Example 2 · Grouping a million customers into segments based on their purchase histories, no marketing categories given
Paradigm: Unsupervised learning (clustering).
There's no "right answer" the algorithm is being trained to reproduce — no labels exist. The job is to find groups of customers whose behavior is similar. K-means, Gaussian mixtures, or hierarchical clustering all fit. Once segments emerge, a human typically inspects them and assigns meaning ("high-value gift-buyers," "back-to-school shoppers"), but that interpretation step is outside the ML.
Example 3 · Training a language model on the contents of the entire Common Crawl by predicting each next word
Paradigm: Self-supervised learning.
No human labeled anything — but at every position, the next token serves as the "label" for the preceding context. Mechanically the training loop is supervised cross-entropy; the difference is that the labels were extracted from the data, not collected from annotators. This is the pretraining step of every modern LLM.
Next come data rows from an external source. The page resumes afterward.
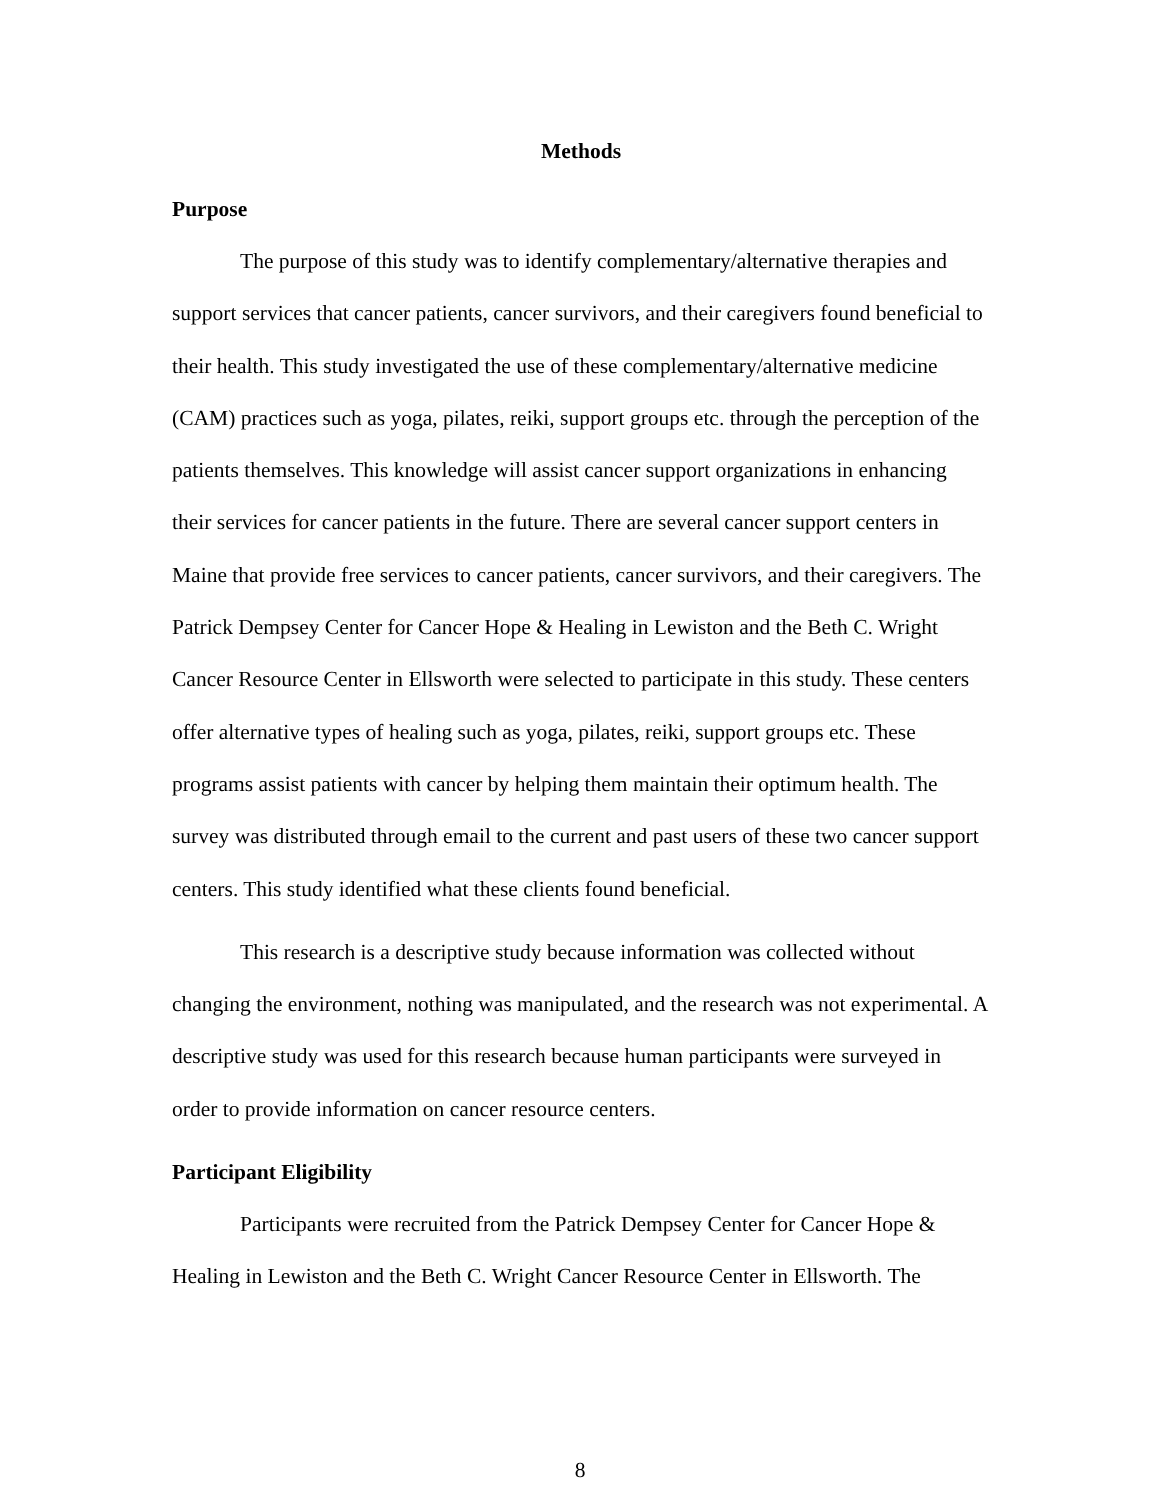Methods
Purpose
The purpose of this study was to identify complementary/alternative therapies and support services that cancer patients, cancer survivors, and their caregivers found beneficial to their health. This study investigated the use of these complementary/alternative medicine (CAM) practices such as yoga, pilates, reiki, support groups etc. through the perception of the patients themselves. This knowledge will assist cancer support organizations in enhancing their services for cancer patients in the future. There are several cancer support centers in Maine that provide free services to cancer patients, cancer survivors, and their caregivers. The Patrick Dempsey Center for Cancer Hope & Healing in Lewiston and the Beth C. Wright Cancer Resource Center in Ellsworth were selected to participate in this study. These centers offer alternative types of healing such as yoga, pilates, reiki, support groups etc. These programs assist patients with cancer by helping them maintain their optimum health. The survey was distributed through email to the current and past users of these two cancer support centers. This study identified what these clients found beneficial.
This research is a descriptive study because information was collected without changing the environment, nothing was manipulated, and the research was not experimental. A descriptive study was used for this research because human participants were surveyed in order to provide information on cancer resource centers.
Participant Eligibility
Participants were recruited from the Patrick Dempsey Center for Cancer Hope & Healing in Lewiston and the Beth C. Wright Cancer Resource Center in Ellsworth. The
8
Example 4 · Teaching a bipedal robot to walk by simulating thousands of attempts, giving it a positive reward for forward distance and a negative reward for falling over
Paradigm: Reinforcement learning.
There's no dataset. The agent acts, the simulator responds with new states and rewards, and the policy is updated to favor actions that earned high return. Sparse reward (forward distance accumulates, falling is punished), the data distribution shifts as the policy improves, and credit has to be assigned across many time steps — all the classic RL ingredients.
Example 5 · A pretrained language model is fine-tuned by collecting human rankings of pairs of its responses, training a reward model on those rankings, and using PPO to push the language model toward higher rewards
Paradigm: A pipeline that ends in reinforcement learning. Specifically: RLHF.
The reward model is trained supervised (input: pair of responses, label: which one humans preferred). The language model is then fine-tuned via RL with that reward model serving as the environment's reward signal. So this example combines supervised learning (for the reward model) with reinforcement learning (for the final language-model fine-tuning).
This is the third stage of the LLM training pipeline from section 7 — and the reason RL belongs in any honest discussion of modern AI, not just historical AlphaGo war stories.